We call this the computational spacetime of the machine. An operand cannot be delivered to a remote destination unless it falls inside the future cone of the computational spacetime outlined by the distance an operand can travel along the communication channels in some unit of time.
This constraint is shown in the following animation: a computational event can trigger dependent computations at a distance only through time. Just like traditional spacetime we call the edge of that wavefront the time horizon.
As designers, we have the option to try to compute more, thus taking more time and broaden the computational spacetime light cone and enable the exchange of information to nodes that are farther away. Increasing the computational complexity of the operation, for example by introducing a vector scale, or a matrix multiplication instruction. These coarse operators provide more time to send input operands. This will coarsen the computational graph and shorten the communication links.
Alternatively, we can also compute less, and organize the operands in space in such a way that they fall in the future cone of the computational event. That is the foundation of designing domain flow algorithms, and building fine-grain computational fabrics. The benefit of this approach is that communication bandwidth is distributed across the fabric and matches the computational throughput by design. Many signal processing and linear algebra operators can take advantage of this approach to remove the memory access bottleneck.
The traditional Single Program Multiple Data (SPMD) execution model is an example of the coarse approach, and real-time signal processing pipelines are an example of the fine-grain approach. Coarse-grain computational models provides scalability whereas fine-grain computational models provide low latency and energy-efficiency.

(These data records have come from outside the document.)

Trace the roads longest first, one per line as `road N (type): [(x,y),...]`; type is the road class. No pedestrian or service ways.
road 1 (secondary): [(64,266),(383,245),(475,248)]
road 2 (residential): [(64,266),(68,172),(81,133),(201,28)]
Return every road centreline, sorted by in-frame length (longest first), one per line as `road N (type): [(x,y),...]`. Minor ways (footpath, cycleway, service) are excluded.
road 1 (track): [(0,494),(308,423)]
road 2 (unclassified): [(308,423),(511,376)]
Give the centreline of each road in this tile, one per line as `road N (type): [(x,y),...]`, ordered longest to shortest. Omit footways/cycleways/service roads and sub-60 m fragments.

Neither of these approaches is a panacea for parallel computation for the simple reason that different algorithms have different bottlenecks. Some are compute-bound, in which case the efficiency of computation will govern the optimal algorithm. And others are communication-bound, in which case the efficiency of information exchange is the deciding factor. Examples of communication-bound algorithms are matrix-vector multiply, sorting, and similar full information exchanges, such as, min/max and normalize. Sometimes, a few big compute nodes with big communication pipes is the best organization, and sometimes, a network of tightly-coupled fused multiply accumulate units is better. When you are looking for low-latency, energy-efficiency, smaller and parallel tends to be better.